▸ **WHAT YOU SHOULD DO**
Exact repetition is required: reproduce every line of the data.

▸ **DATA FOR REVIEW**
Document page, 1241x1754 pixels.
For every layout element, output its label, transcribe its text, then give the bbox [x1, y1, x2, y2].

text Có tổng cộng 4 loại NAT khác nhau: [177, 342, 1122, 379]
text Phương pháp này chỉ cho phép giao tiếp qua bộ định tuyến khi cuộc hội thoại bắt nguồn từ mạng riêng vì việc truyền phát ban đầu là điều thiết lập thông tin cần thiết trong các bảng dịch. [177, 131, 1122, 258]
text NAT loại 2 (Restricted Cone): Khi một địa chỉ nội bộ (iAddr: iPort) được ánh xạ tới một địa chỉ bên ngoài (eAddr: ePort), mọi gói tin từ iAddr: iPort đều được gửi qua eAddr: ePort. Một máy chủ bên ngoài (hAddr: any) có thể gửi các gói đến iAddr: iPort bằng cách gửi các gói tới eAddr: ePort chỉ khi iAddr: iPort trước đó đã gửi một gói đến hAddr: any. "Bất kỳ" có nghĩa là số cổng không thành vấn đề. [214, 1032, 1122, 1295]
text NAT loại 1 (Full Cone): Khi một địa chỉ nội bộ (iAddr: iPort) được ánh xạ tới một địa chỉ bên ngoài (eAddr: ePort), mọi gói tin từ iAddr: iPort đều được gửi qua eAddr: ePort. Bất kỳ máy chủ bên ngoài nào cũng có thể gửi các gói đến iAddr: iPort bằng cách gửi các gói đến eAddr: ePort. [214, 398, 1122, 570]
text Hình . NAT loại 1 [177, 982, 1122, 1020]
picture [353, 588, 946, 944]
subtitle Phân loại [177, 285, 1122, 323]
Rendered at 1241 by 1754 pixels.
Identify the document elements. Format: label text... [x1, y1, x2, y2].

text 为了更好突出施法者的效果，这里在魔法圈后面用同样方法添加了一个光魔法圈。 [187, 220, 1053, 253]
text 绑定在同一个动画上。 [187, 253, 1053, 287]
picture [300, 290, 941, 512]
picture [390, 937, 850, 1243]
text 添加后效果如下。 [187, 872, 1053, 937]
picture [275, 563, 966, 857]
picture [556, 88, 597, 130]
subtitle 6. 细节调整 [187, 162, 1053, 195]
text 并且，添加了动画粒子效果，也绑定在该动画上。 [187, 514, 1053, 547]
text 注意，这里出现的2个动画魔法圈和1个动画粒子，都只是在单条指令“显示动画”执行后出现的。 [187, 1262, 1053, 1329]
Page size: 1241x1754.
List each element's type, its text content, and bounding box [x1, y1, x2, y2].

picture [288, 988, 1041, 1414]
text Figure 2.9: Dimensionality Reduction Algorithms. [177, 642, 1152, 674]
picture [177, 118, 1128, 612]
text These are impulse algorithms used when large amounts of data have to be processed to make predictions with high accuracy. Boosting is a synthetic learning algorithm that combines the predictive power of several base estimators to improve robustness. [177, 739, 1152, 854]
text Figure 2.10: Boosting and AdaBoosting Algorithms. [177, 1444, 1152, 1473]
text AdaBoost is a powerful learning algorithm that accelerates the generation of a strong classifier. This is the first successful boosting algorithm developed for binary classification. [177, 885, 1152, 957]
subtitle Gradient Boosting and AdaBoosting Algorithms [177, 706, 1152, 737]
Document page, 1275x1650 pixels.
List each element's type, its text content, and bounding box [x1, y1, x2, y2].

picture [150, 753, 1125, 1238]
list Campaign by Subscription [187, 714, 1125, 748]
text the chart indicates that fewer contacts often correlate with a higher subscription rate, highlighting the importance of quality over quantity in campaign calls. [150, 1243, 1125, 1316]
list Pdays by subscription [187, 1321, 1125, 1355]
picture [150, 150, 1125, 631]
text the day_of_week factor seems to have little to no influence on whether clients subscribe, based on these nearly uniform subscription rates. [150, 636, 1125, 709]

▸ **ANSWER BOX**
Document page, 1241x1754 pixels.
For every layout element, output its label, transcribe its text, then give the bbox [x1, y1, x2, y2].

text Có tổng cộng 4 loại NAT khác nhau: [177, 342, 1122, 379]
text Phương pháp này chỉ cho phép giao tiếp qua bộ định tuyến khi cuộc hội thoại bắt nguồn từ mạng riêng vì việc truyền phát ban đầu là điều thiết lập thông tin cần thiết trong các bảng dịch. [177, 131, 1122, 258]
text NAT loại 2 (Restricted Cone): Khi một địa chỉ nội bộ (iAddr: iPort) được ánh xạ tới một địa chỉ bên ngoài (eAddr: ePort), mọi gói tin từ iAddr: iPort đều được gửi qua eAddr: ePort. Một máy chủ bên ngoài (hAddr: any) có thể gửi các gói đến iAddr: iPort bằng cách gửi các gói tới eAddr: ePort chỉ khi iAddr: iPort trước đó đã gửi một gói đến hAddr: any. "Bất kỳ" có nghĩa là số cổng không thành vấn đề. [214, 1032, 1122, 1295]
text NAT loại 1 (Full Cone): Khi một địa chỉ nội bộ (iAddr: iPort) được ánh xạ tới một địa chỉ bên ngoài (eAddr: ePort), mọi gói tin từ iAddr: iPort đều được gửi qua eAddr: ePort. Bất kỳ máy chủ bên ngoài nào cũng có thể gửi các gói đến iAddr: iPort bằng cách gửi các gói đến eAddr: ePort. [214, 398, 1122, 570]
text Hình . NAT loại 1 [177, 982, 1122, 1020]
picture [353, 588, 946, 944]
subtitle Phân loại [177, 285, 1122, 323]
Rendered at 1241 by 1754 pixels.
Identify the document elements. Format: label text... [x1, y1, x2, y2].

text 为了更好突出施法者的效果，这里在魔法圈后面用同样方法添加了一个光魔法圈。 [187, 220, 1053, 253]
text 绑定在同一个动画上。 [187, 253, 1053, 287]
picture [300, 290, 941, 512]
picture [390, 937, 850, 1243]
text 添加后效果如下。 [187, 872, 1053, 937]
picture [275, 563, 966, 857]
picture [556, 88, 597, 130]
subtitle 6. 细节调整 [187, 162, 1053, 195]
text 并且，添加了动画粒子效果，也绑定在该动画上。 [187, 514, 1053, 547]
text 注意，这里出现的2个动画魔法圈和1个动画粒子，都只是在单条指令“显示动画”执行后出现的。 [187, 1262, 1053, 1329]
Page size: 1241x1754.
List each element's type, its text content, and bounding box [x1, y1, x2, y2].

picture [288, 988, 1041, 1414]
text Figure 2.9: Dimensionality Reduction Algorithms. [177, 642, 1152, 674]
picture [177, 118, 1128, 612]
text These are impulse algorithms used when large amounts of data have to be processed to make predictions with high accuracy. Boosting is a synthetic learning algorithm that combines the predictive power of several base estimators to improve robustness. [177, 739, 1152, 854]
text Figure 2.10: Boosting and AdaBoosting Algorithms. [177, 1444, 1152, 1473]
text AdaBoost is a powerful learning algorithm that accelerates the generation of a strong classifier. This is the first successful boosting algorithm developed for binary classification. [177, 885, 1152, 957]
subtitle Gradient Boosting and AdaBoosting Algorithms [177, 706, 1152, 737]
Document page, 1275x1650 pixels.
List each element's type, its text content, and bounding box [x1, y1, x2, y2].

picture [150, 753, 1125, 1238]
list Campaign by Subscription [187, 714, 1125, 748]
text the chart indicates that fewer contacts often correlate with a higher subscription rate, highlighting the importance of quality over quantity in campaign calls. [150, 1243, 1125, 1316]
list Pdays by subscription [187, 1321, 1125, 1355]
picture [150, 150, 1125, 631]
text the day_of_week factor seems to have little to no influence on whether clients subscribe, based on these nearly uniform subscription rates. [150, 636, 1125, 709]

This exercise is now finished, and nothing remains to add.